Two well-known areas of mis-selling, for which no figures are readily available, are credit insurance and permanent health, or income protection, cover. Banks, finance houses and credit card issuers still use inertia-selling methods to push credit insurance onto customers. Unless you specify otherwise, you can often end up unwittingly paying for cover.
It is true that permanent health insurance can be a valuable means of protecting a family’s income should the main breadwinner be unable to work because of ill health. However, millions of employees already receive this protection as part of their employment.
Stephen Sklaroff, deputy director general of the Association of British Insurers, admits that because of the way insurance has developed, consumers could find themselves paying out twice for similar protection. He said: “Given the wide range of cover now provided by many policies, it is inevitable that some elements will overlap.”
“This is not necessarily the same as duplicate cover, however, because policies differ.
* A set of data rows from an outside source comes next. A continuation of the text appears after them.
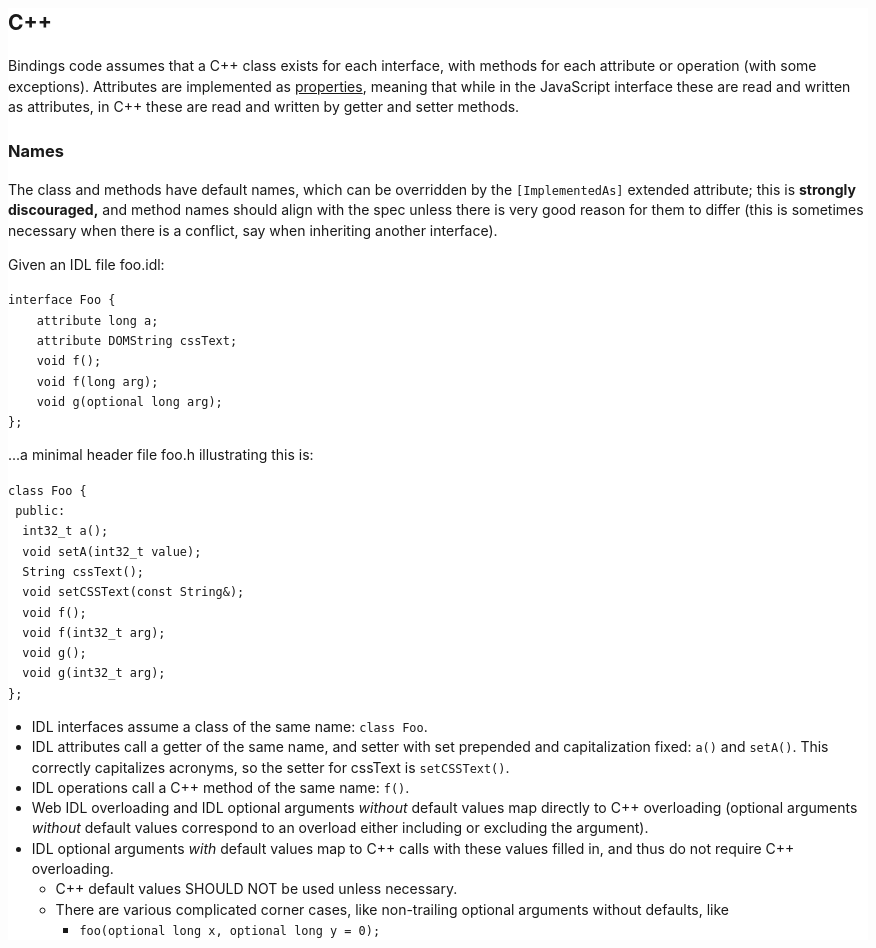 ## C++

Bindings code assumes that a C++ class exists for each interface, with methods
for each attribute or operation (with some exceptions). Attributes are
implemented as
[properties](https://en.wikipedia.org/wiki/Property_(programming)), meaning that
while in the JavaScript interface these are read and written as attributes, in
C++ these are read and written by getter and setter methods.

### Names

The class and methods have default names, which can be overridden by the
`[ImplementedAs]` extended attribute; this is **strongly discouraged,** and
method names should align with the spec unless there is very good reason for
them to differ (this is sometimes necessary when there is a conflict, say when
inheriting another interface).

Given an IDL file foo.idl:

```none
interface Foo {
    attribute long a;
    attribute DOMString cssText;
    void f();
    void f(long arg);
    void g(optional long arg);
};
```

...a minimal header file foo.h illustrating this is:

```none
class Foo {
 public:
  int32_t a();
  void setA(int32_t value);
  String cssText();
  void setCSSText(const String&);
  void f();
  void f(int32_t arg);
  void g();
  void g(int32_t arg);
};
```

*   IDL interfaces assume a class of the same name: `class Foo`.
*   IDL attributes call a getter of the same name, and setter with set
            prepended and capitalization fixed: `a()` and `setA()`. This
            correctly capitalizes acronyms, so the setter for cssText is
            `setCSSText()`.
*   IDL operations call a C++ method of the same name: `f()`.
*   Web IDL overloading and IDL optional arguments *without* default
            values map directly to C++ overloading (optional arguments *without*
            default values correspond to an overload either including or
            excluding the argument).
*   IDL optional arguments *with* default values map to C++ calls with
            these values filled in, and thus do not require C++ overloading.
    *   C++ default values SHOULD NOT be used unless necessary.
    *   There are various complicated corner cases, like non-trailing
                optional arguments without defaults, like
        *   `foo(optional long x, optional long y = 0);`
It is essential these days that customers continually review their insurance to guarantee they have appropriate protection to meet their needs.”
Mr Lovegrove believes that under-insurance is more of a problem than superfluous cover. He said: “There are, of course, occasions where cover doubles up and people are paying for something they don’t need. But despite that, the real problem in my view is that most people are drastically under-insured. Large numbers have no adequate contents insurance. This is what we should really be worrying about.”
All of which begs the question: why we are squandering a fortune on cover we don’t need, while simultaneously going without essential protection?